● Tarefas
1) Enumere os ícones que, no texto sobre a crise económica da pandemia, representam a saída da crise, indicando o cenário que cada um exprime.
2) Retome o texto sobre a crise económica da pandemia a partir do ponto em que termina.

● Texto fornecido
******
Isto mostra-nos o alto grau de especulações em torno da ação do coronavírus sobre a população mundial, que agora enfrenta novas incertezas.
Analistas especulam sobre um novo crash económico e o fantasma de uma renovada recessão das finanças mundiais, ao que o Fundo Monetário Internacional chamou de “o grande confinamento”. Diz-se também que a partir do fim da “desaceleração” nada mais será como antes e foi criado o neologismo da “nova normalidade”.
“Grande confinamento”, ‘”desaceleração”, “nova normalidade”, são termos que passaram a ser incluídos na nossa linguagem habitual e na realidade a sua conceptualização é complexa e gera renovadas incertezas.
Ao identificar a crise económica, prevista como consequência da pandemia, com o termo “grande confinamento” e identificar a suposta saída por meio de ícones, está-nos a ser deixada uma mensagem no mínimo inquietante. Esta saída é exibida: em “V”, no melhor dos casos, em “U”, no caso de uma saída mais lenta, e por um “W”, no pior dos casos. Este último ícone reflete um cenário que nos leva do “V” ou do “U”, com uma entrada e saída mais ou menos lenta da recessão, para uma nova queda num novo “V” que gera o “W”; onde devido ao confinamento, a economia não recupera definitivamente.
******
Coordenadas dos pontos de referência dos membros
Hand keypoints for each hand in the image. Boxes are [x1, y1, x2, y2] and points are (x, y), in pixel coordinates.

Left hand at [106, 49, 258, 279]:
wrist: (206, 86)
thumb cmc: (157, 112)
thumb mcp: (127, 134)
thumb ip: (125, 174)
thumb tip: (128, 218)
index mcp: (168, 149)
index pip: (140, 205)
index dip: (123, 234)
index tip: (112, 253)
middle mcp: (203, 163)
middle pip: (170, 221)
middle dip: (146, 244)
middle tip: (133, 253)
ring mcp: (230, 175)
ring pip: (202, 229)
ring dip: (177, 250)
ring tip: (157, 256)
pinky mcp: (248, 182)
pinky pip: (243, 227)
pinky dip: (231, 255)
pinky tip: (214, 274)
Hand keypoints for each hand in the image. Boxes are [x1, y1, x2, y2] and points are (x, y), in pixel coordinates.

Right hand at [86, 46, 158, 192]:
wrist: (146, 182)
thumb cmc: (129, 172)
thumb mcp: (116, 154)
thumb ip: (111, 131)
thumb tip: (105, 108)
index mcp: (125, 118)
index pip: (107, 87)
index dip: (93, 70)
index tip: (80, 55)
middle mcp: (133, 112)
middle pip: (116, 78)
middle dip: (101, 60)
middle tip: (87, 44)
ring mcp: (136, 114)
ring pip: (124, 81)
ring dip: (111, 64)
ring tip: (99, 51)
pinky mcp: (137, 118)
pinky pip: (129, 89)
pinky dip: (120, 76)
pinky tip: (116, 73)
******
● Respostas por tarefa
1)
- "V": o melhor dos casos.
- "U": uma saída mais lenta.
- "W": o pior dos casos. Após uma saída em "V" ou "U", há uma nova queda num novo "V", e a economia não recupera definitivamente.

2)
“De qualquer forma, estamos perante um oxímoro que agrupa dois conceitos com significados opostos e que gera um terceiro conceito”.
Por outro lado, o termo “desaceleração” com que é descrito a saída do confinamento, é ambíguo e leva a maiores incertezas. Se quisermos usar termos relacionados com o montanhismo, devemos falar de escalada e descida, de modo que este neologismo poderia encerrar uma câmara perversa, que nos lembra o “W” do parágrafo anterior onde descemos e voltamos a escalar: des-escalada.
Embora, o mais confuso destes três termos seja a “nova normalidade”. Vale a pena perguntar de que “normalidade” estamos a falar, já que este termo implica recuperar os comportamentos habituais, mas ao adicionar o prefixo “nova” estamos a asseverar que não se trata do mesmo do que antes, portanto, esborrata-se com termos ambíguos a verdadeira realidade e isto é inquietante.
Não é a primeira vez que se utiliza este termo, que foi criado nos Estados Unidos, New Normal, para se referir à saída da recessão económica de 2008 pelos jornalistas Rich Miller e Matthew Benjamin num artigo publicado em maio desse ano no Bloomberg News.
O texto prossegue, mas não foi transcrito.